The second issue raised by the defendant relates to the search of a truck which he was driving at the time he was stopped by a law enforcement officer. When the defendant was unable to produce a driver's license or the registration for the truck, the officer asked the defendant to show him the serial number of the truck. At that time the defendant informed the officer that the truck had no serial number and the officer entered the cab of the truck and noticed that part of a manufacturer's decal had been scraped away. After taking possession of the truck the officer found its serial number by removing a black tape which had been placed over that number. It was then learned that a truck with that serial number had been reported stolen some six weeks earlier.

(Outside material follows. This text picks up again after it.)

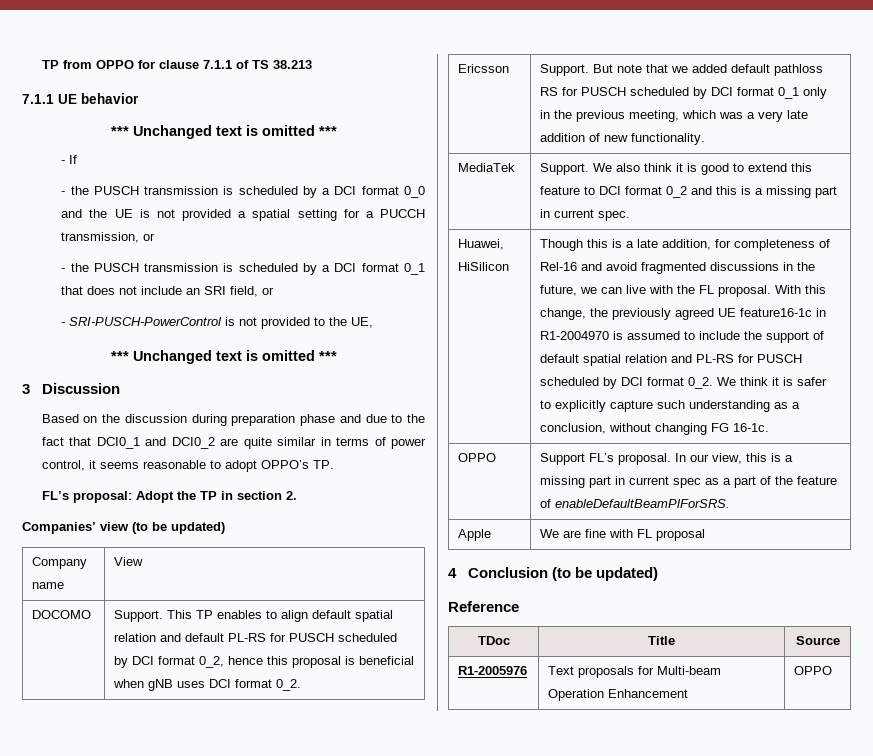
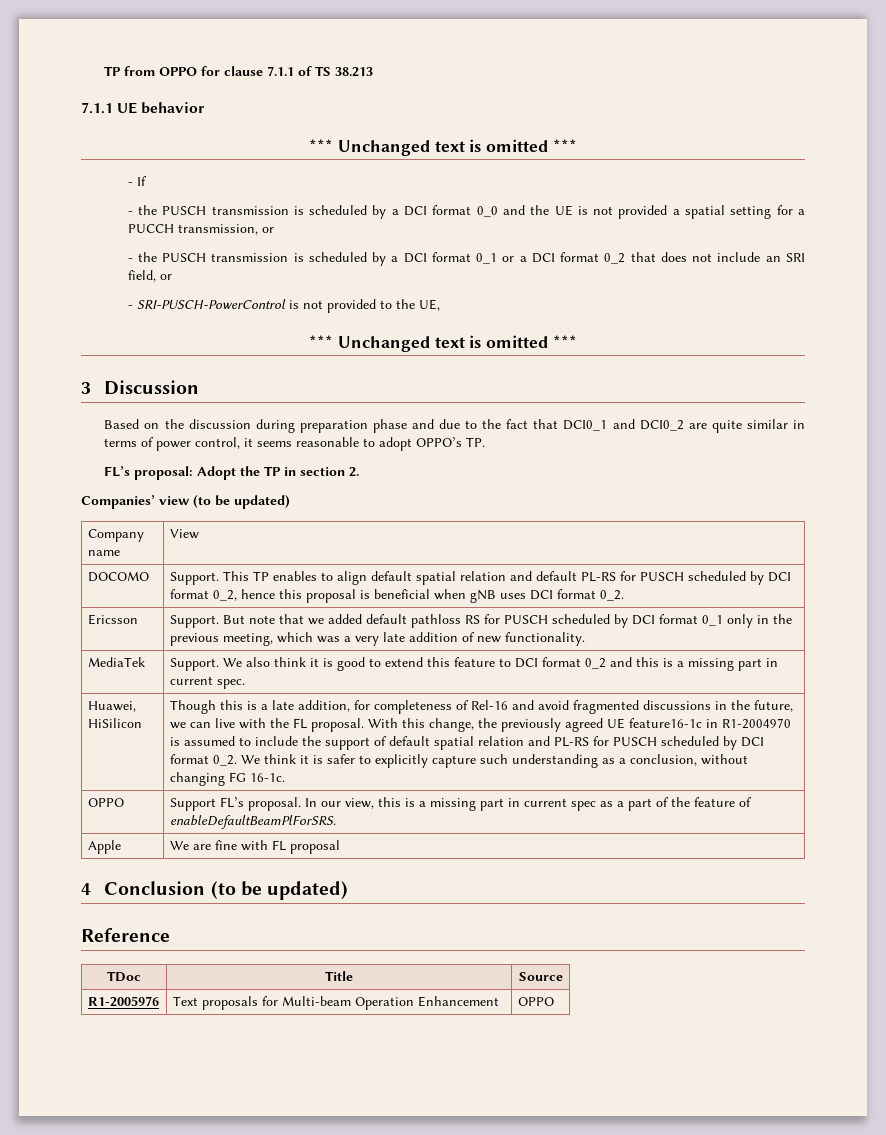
(425, 269) none -> [502,252,626,264] or a DCI format 0_2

The district court held that the defendant had no legitimate expectation of privacy in the stolen truck and thus had no standing to contest the warrantless search of the truck which produced the evidence that it was stolen. We agree with the district court that the defendant lacked standing to challenge the search of the truck because he had no legitimate expectation of privacy in the stolen vehicle or its contents. United States v. Hargrove, 647 F.2d 411 (4th Cir. 1981); see Rakas v. Illinois, 439 U.S. 128, 143-44 & n. 12, 99 S.Ct. 421, 430-31 & n.12, 58 L.Ed.2d 387 (1978). The motion to suppress was properly denied.


We have considered the other issues raised by the defendant in his brief and conclude that they have no merit.


The judgment of the district court is affirmed.